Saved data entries
■ ■ ■ ■ ■ ■ ■

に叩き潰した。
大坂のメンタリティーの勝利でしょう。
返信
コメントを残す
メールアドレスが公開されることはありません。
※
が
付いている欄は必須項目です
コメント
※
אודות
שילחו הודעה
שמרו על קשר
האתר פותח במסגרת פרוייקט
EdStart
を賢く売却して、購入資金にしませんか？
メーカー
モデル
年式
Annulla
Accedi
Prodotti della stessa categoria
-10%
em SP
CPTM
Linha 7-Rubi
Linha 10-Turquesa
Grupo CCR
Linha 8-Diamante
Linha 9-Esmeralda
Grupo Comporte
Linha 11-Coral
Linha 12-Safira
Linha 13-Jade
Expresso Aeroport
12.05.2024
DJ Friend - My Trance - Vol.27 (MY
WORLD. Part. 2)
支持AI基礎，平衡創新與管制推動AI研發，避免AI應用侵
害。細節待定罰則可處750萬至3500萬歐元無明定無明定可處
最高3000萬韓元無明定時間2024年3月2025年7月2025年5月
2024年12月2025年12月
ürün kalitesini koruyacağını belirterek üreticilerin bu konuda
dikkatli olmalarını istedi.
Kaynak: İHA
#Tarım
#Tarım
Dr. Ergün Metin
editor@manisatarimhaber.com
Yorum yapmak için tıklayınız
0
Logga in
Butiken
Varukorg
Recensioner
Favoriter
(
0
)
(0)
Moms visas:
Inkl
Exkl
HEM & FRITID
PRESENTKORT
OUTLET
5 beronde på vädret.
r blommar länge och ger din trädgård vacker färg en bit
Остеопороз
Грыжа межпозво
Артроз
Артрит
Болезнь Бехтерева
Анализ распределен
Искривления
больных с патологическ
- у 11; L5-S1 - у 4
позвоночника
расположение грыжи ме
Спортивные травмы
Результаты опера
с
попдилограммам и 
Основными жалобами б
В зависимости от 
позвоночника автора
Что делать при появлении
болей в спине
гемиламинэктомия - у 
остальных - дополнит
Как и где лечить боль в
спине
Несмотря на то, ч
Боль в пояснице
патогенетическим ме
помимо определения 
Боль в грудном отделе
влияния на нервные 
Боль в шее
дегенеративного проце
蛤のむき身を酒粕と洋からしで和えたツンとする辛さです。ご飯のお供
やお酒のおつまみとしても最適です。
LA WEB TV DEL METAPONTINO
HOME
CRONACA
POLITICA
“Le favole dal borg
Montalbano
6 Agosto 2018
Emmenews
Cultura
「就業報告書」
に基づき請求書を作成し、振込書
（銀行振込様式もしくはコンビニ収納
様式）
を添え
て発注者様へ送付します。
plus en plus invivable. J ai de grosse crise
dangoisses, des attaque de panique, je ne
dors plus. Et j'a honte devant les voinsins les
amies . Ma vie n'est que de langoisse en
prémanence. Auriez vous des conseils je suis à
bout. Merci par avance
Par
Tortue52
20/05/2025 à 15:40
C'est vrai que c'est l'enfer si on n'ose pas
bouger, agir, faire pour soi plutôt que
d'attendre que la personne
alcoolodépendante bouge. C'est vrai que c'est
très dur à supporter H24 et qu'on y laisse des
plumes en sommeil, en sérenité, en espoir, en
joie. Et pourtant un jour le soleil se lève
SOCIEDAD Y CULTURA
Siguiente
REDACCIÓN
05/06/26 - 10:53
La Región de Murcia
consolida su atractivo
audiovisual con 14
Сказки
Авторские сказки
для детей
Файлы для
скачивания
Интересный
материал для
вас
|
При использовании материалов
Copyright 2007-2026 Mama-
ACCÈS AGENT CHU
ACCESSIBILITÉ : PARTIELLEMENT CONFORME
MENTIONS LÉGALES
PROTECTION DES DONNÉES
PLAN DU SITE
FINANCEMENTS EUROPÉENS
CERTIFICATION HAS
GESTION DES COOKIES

■ ■ ■ ■ ■ ■ ■

So that nothing differs from the original, transcribe all of the records above.

に叩き潰した。
大坂のメンタリティーの勝利でしょう。
返信
コメントを残す
メールアドレスが公開されることはありません。
※
が
付いている欄は必須項目です
コメント
※
אודות
שילחו הודעה
שמרו על קשר
האתר פותח במסגרת פרוייקט
EdStart
を賢く売却して、購入資金にしませんか？
メーカー
モデル
年式
Annulla
Accedi
Prodotti della stessa categoria
-10%
em SP
CPTM
Linha 7-Rubi
Linha 10-Turquesa
Grupo CCR
Linha 8-Diamante
Linha 9-Esmeralda
Grupo Comporte
Linha 11-Coral
Linha 12-Safira
Linha 13-Jade
Expresso Aeroport
12.05.2024
DJ Friend - My Trance - Vol.27 (MY
WORLD. Part. 2)
支持AI基礎，平衡創新與管制推動AI研發，避免AI應用侵
害。細節待定罰則可處750萬至3500萬歐元無明定無明定可處
最高3000萬韓元無明定時間2024年3月2025年7月2025年5月
2024年12月2025年12月
ürün kalitesini koruyacağını belirterek üreticilerin bu konuda
dikkatli olmalarını istedi.
Kaynak: İHA
#Tarım
#Tarım
Dr. Ergün Metin
editor@manisatarimhaber.com
Yorum yapmak için tıklayınız
0
Logga in
Butiken
Varukorg
Recensioner
Favoriter
(
0
)
(0)
Moms visas:
Inkl
Exkl
HEM & FRITID
PRESENTKORT
OUTLET
5 beronde på vädret.
r blommar länge och ger din trädgård vacker färg en bit
Остеопороз
Грыжа межпозво
Артроз
Артрит
Болезнь Бехтерева
Анализ распределен
Искривления
больных с патологическ
- у 11; L5-S1 - у 4
позвоночника
расположение грыжи ме
Спортивные травмы
Результаты опера
с
попдилограммам и 
Основными жалобами б
В зависимости от 
позвоночника автора
Что делать при появлении
болей в спине
гемиламинэктомия - у 
остальных - дополнит
Как и где лечить боль в
спине
Несмотря на то, ч
Боль в пояснице
патогенетическим ме
помимо определения 
Боль в грудном отделе
влияния на нервные 
Боль в шее
дегенеративного проце
蛤のむき身を酒粕と洋からしで和えたツンとする辛さです。ご飯のお供
やお酒のおつまみとしても最適です。
LA WEB TV DEL METAPONTINO
HOME
CRONACA
POLITICA
“Le favole dal borg
Montalbano
6 Agosto 2018
Emmenews
Cultura
「就業報告書」
に基づき請求書を作成し、振込書
（銀行振込様式もしくはコンビニ収納
様式）
を添え
て発注者様へ送付します。
plus en plus invivable. J ai de grosse crise
dangoisses, des attaque de panique, je ne
dors plus. Et j'a honte devant les voinsins les
amies . Ma vie n'est que de langoisse en
prémanence. Auriez vous des conseils je suis à
bout. Merci par avance
Par
Tortue52
20/05/2025 à 15:40
C'est vrai que c'est l'enfer si on n'ose pas
bouger, agir, faire pour soi plutôt que
d'attendre que la personne
alcoolodépendante bouge. C'est vrai que c'est
très dur à supporter H24 et qu'on y laisse des
plumes en sommeil, en sérenité, en espoir, en
joie. Et pourtant un jour le soleil se lève
SOCIEDAD Y CULTURA
Siguiente
REDACCIÓN
05/06/26 - 10:53
La Región de Murcia
consolida su atractivo
audiovisual con 14
Сказки
Авторские сказки
для детей
Файлы для
скачивания
Интересный
материал для
вас
|
При использовании материалов
Copyright 2007-2026 Mama-
ACCÈS AGENT CHU
ACCESSIBILITÉ : PARTIELLEMENT CONFORME
MENTIONS LÉGALES
PROTECTION DES DONNÉES
PLAN DU SITE
FINANCEMENTS EUROPÉENS
CERTIFICATION HAS
GESTION DES COOKIES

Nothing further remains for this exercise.